Los desafíos de una Nueva Constitución en Chile tras el rechazo del plebiscito:
una mirada desde la historia

Este texto es una versión actualizada del artículo “La nueva Constitución de Chile y la Historia” publicado en DiarioAr, 2 de septiembre de 2022.


El domingo 4 de septiembre se plebiscitó en una elección obligatoria el proyecto de Nueva Constitución de Chile con la participación más alta en la historia del país. Más de 13 millones de chilenos (el 86% del padrón) decidieron entre dos opciones: aprobar o rechazar el nuevo texto constitucional. El 62% votó por el rechazo. Sólo en ocho de las 346 comunas —ubicadas en las regiones metropolitanas de Santiago y Valparaíso— ganó el apruebo. Casi dos años antes, en octubre de 2020, el 78% de los votantes en un plebiscito que no fue obligatorio y donde participó el 51% del padrón, aprobó cambiar la actual Constitución, creada en 1980 durante la dictadura de Augusto Pinochet. En aquella elección, el rechazo al cambio había triunfado únicamente en cinco comunas (tres de ellas, las más ricas de Santiago).

* * * *

Ejercicio 1 — En el texto sobre la nueva Constitución de Chile, ¿qué porcentaje de los votantes eligió el rechazo en el plebiscito del 4 de septiembre?

* * * *

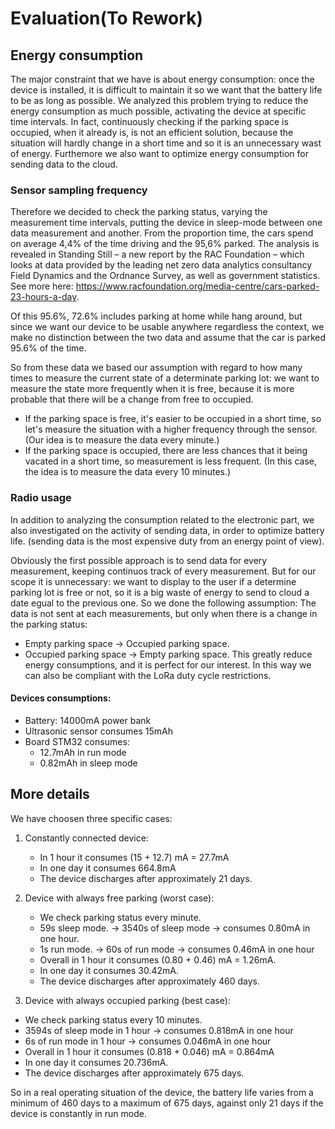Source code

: # Evaluation(To Rework)

## Energy consumption

The major constraint that we have is about energy consumption: once the device is installed, it is difficult to maintain it so we want that the battery life to be as long as possible. We analyzed this problem trying to reduce the energy consumption as much possible, activating the device at specific time intervals. In fact, continuously checking if the parking space is occupied, when it already is, is not an efficient solution, because the situation will hardly change in a short time and so it is an unnecessary wast of energy. Furthemore we also want to optimize energy consumption for sending data to the cloud.

### Sensor sampling frequency 
Therefore we decided to check the parking status, varying the measurement time intervals, putting the device in sleep-mode between one data measurement and another. From the proportion time, the cars spend on average 4,4% of the time driving and the 95,6% parked. The analysis is revealed in Standing Still – a new report by the RAC Foundation – which looks at data provided by the leading net zero data analytics consultancy Field Dynamics and the Ordnance Survey, as well as government statistics. See more here: https://www.racfoundation.org/media-centre/cars-parked-23-hours-a-day. 

Of this 95.6%, 72.6% includes parking at home while hang around, but since we want our device to be usable anywhere regardless the context, we make no distinction between the two data and assume that the car is parked 95.6% of the time.

So from these data we based our assumption with regard to how many times to measure the current state of a determinate parking lot: we want to measure the state more frequently when it is free, because it is more probable that there will be a change from free to occupied.

- If the parking space is free, it's easier to be occupied in a short time, so let's measure the situation with a higher frequency                           through the sensor.
  (Our idea is to measure the data every minute.)
- If the parking space is occupied, there are less chances that it being vacated in a short time, so measurement is less frequent.
  (In this case, the idea is to measure the data every 10 minutes.)


### Radio usage
In addition to analyzing the consumption related to the electronic part, we also investigated on the activity of sending data, in order to optimize battery life. (sending data is the most expensive duty from an energy point of view). 

Obviously the first possible approach is to send data for every measurement, keeping continuos track of every measurement. But for our scope it is unnecessary: we want to display to the user if a determine parking lot is free or not, so it is a big waste of energy to send to cloud a date egual to the previous one. So we done the following assumption:
The data is not sent at each measurements, but only when there is a change in the parking status:
- Empty parking space -> Occupied parking space.
- Occupied parking space -> Empty parking space.
This greatly reduce energy consumptions, and it is perfect for our interest. In this way we can also be compliant with the LoRa duty cycle restrictions.

#### Devices consumptions:
- Battery: 14000mA power bank
- Ultrasonic sensor consumes 15mAh
- Board STM32 consumes:
    - 12.7mAh in run mode
    - 0.82mAh in sleep mode

## More details

We have choosen three specific cases:

1) Constantly connected device:
   - In 1 hour it consumes (15 + 12.7) mA = 27.7mA
   - In one day it consumes 664.8mA
   - The device discharges after approximately 21 days.

2) Device with always free parking (worst case):
   - We check parking status every minute.
   - 59s sleep mode. -> 3540s of sleep mode -> consumes 0.80mA in one hour.
   - 1s run mode. -> 60s of run mode -> consumes 0.46mA in one hour
   - Overall in 1 hour it consumes (0.80 + 0.46) mA = 1.26mA.
   - In one day it consumes 30.42mA.
   - The device discharges after approximately 460 days.

3)  Device with always occupied parking (best case):
   - We check parking status every 10 minutes.
   - 3594s of sleep mode in 1 hour -> consumes 0.818mA in one hour
   - 6s of run mode in 1 hour -> consumes 0.046mA in one hour
   - Overall in 1 hour it consumes (0.818 + 0.046) mA = 0.864mA
   - In one day it consumes 20.736mA.
   - The device discharges after approximately 675 days.

So in a real operating situation of the device, the battery life varies from a minimum of 460 days to a maximum of 675 days, against only 21 days if the device is constantly in run mode.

* * * *

Ejercicio 2 — Presenta como tabla Markdown, con las columnas n y Línea, las líneas de las filas de origen que van desde la que contiene "## More details" hasta la que contiene "- The device discharges after approximately 21", ambas incluidas. Numera cada línea y omite las que estén en blanco.

Solución 1 — El 62% votó por el rechazo.

Solución 2 —
| n | Línea |
|---|---|
| 1 | ## More details |
| 2 | We have choosen three specific cases: |
| 3 | 1) Constantly connected device: |
| 4 |    - In 1 hour it consumes (15 + 12.7) mA = 27.7mA |
| 5 |    - In one day it consumes 664.8mA |
| 6 |    - The device discharges after approximately 21 days. |